• _TASK REQUIREMENTS_:
Scan the records below. List lines holding "ProjectId".

• _DATA EXCERPTS_:
::::::

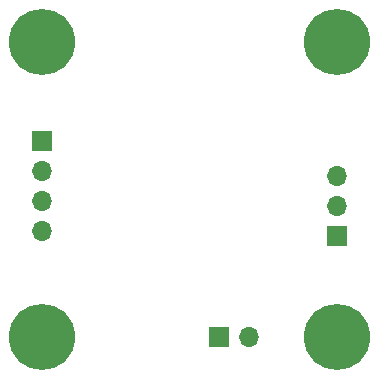
<source format=gbr>
%TF.GenerationSoftware,KiCad,Pcbnew,8.0.1*%
%TF.CreationDate,2024-11-19T12:42:29-08:00*%
%TF.ProjectId,DuplexUARTtoHalf,4475706c-6578-4554-9152-54746f48616c,rev?*%
%TF.SameCoordinates,Original*%
%TF.FileFunction,Soldermask,Bot*%
%TF.FilePolarity,Negative*%
%FSLAX46Y46*%
G04 Gerber Fmt 4.6, Leading zero omitted, Abs format (unit mm)*
G04 Created by KiCad (PCBNEW 8.0.1) date 2024-11-19 12:42:29*
%MOMM*%
%LPD*%
G01*
G04 APERTURE LIST*
%ADD10R,1.700000X1.700000*%
%ADD11O,1.700000X1.700000*%
%ADD12C,5.600000*%
G04 APERTURE END LIST*
D10*
%TO.C,J7*%
X170000000Y-91500000D03*
D11*
X170000000Y-88960000D03*
X170000000Y-86420000D03*
%TD*%
D10*
%TO.C,J6*%
X160000000Y-100000000D03*
D11*
X162540000Y-100000000D03*
%TD*%
D10*
%TO.C,J5*%
X145000000Y-83380000D03*
D11*
X145000000Y-85920000D03*
X145000000Y-88460000D03*
X145000000Y-91000000D03*
%TD*%
D12*
%TO.C,J4*%
X170000000Y-75000000D03*
%TD*%
%TO.C,J3*%
X170000000Y-100000000D03*
%TD*%
%TO.C,J2*%
X145000000Y-100000000D03*
%TD*%
%TO.C,J1*%
X145000000Y-75000000D03*
%TD*%
M02*

</source>
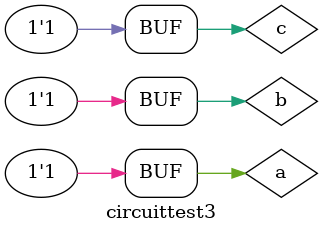
<source format=v>
`include "circuit3.v"

module circuittest3;
    reg a,b,c;
    wire f;
    circuit3 a1(a,b,c,f);
    initial
    begin
    $monitor($time, "a=%b, b=%b, c=%b, f=%b", a, b, c,f);
        #000 a=1'b0; b=1'b0; c=1'b0;
        #100 a=1'b0; b=1'b0; c=1'b1;
        #100 a=1'b0; b=1'b1; c=1'b0;
        #100 a=1'b0; b=1'b1; c=1'b1;
        #100 a=1'b1; b=1'b0; c=1'b0;
        #100 a=1'b1; b=1'b0; c=1'b1;
        #100 a=1'b1; b=1'b1; c=1'b0;
        #100 a=1'b1; b=1'b1; c=1'b1;
    end
    initial
    begin
        $dumpfile("circuittest3.vcd");
        $dumpvars(0, circuittest3);
     end
endmodule
</source>
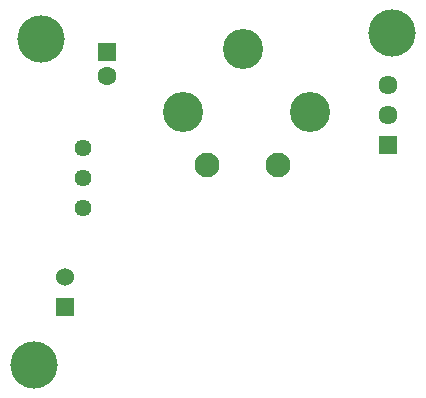
<source format=gbr>
%TF.GenerationSoftware,KiCad,Pcbnew,8.0.2*%
%TF.CreationDate,2024-09-26T13:59:12+02:00*%
%TF.ProjectId,AIR Controller,41495220-436f-46e7-9472-6f6c6c65722e,rev?*%
%TF.SameCoordinates,Original*%
%TF.FileFunction,Soldermask,Bot*%
%TF.FilePolarity,Negative*%
%FSLAX46Y46*%
G04 Gerber Fmt 4.6, Leading zero omitted, Abs format (unit mm)*
G04 Created by KiCad (PCBNEW 8.0.2) date 2024-09-26 13:59:12*
%MOMM*%
%LPD*%
G01*
G04 APERTURE LIST*
%ADD10C,2.100000*%
%ADD11C,3.400000*%
%ADD12C,4.000000*%
%ADD13R,1.610000X1.610000*%
%ADD14C,1.610000*%
%ADD15R,1.530000X1.530000*%
%ADD16C,1.530000*%
%ADD17C,1.440000*%
%ADD18R,1.600000X1.600000*%
%ADD19C,1.600000*%
G04 APERTURE END LIST*
D10*
%TO.C,K2*%
X173719500Y-65006500D03*
D11*
X176419500Y-60506500D03*
X170719500Y-55106500D03*
X165719500Y-60506500D03*
D10*
X167719500Y-65006500D03*
%TD*%
D12*
%TO.C,*%
X153682000Y-54308000D03*
%TD*%
D13*
%TO.C,J1*%
X183000000Y-63246000D03*
D14*
X183000000Y-60706000D03*
X183000000Y-58166000D03*
%TD*%
D15*
%TO.C,J3*%
X155702000Y-76962000D03*
D16*
X155702000Y-74422000D03*
%TD*%
D12*
%TO.C,*%
X183400000Y-53800000D03*
%TD*%
%TO.C,*%
X153047000Y-81892400D03*
%TD*%
D17*
%TO.C,U1*%
X157226000Y-68580000D03*
X157226000Y-66040000D03*
X157226000Y-63500000D03*
%TD*%
D18*
%TO.C,C1*%
X159258000Y-55432888D03*
D19*
X159258000Y-57432888D03*
%TD*%
M02*

</source>
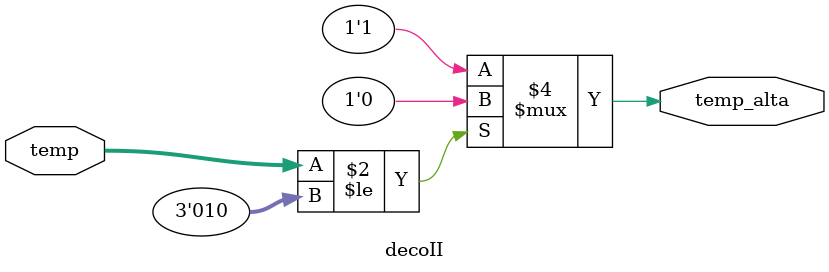
<source format=v>
`timescale 1ns / 1ps
module decoII(
	input wire [2:0] temp,
	output reg temp_alta
    );

always @* 

	if(temp<=3'd2)
		temp_alta=1'b0;
	 else 
		temp_alta=1'b1;

endmodule

</source>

::::::

• _THE ANSWER_:
%TF.ProjectId,DuplexUARTtoHalf,4475706c-6578-4554-9152-54746f48616c,rev?*%
%TF.ProjectId,AIR Controller,41495220-436f-46e7-9472-6f6c6c65722e,rev?*%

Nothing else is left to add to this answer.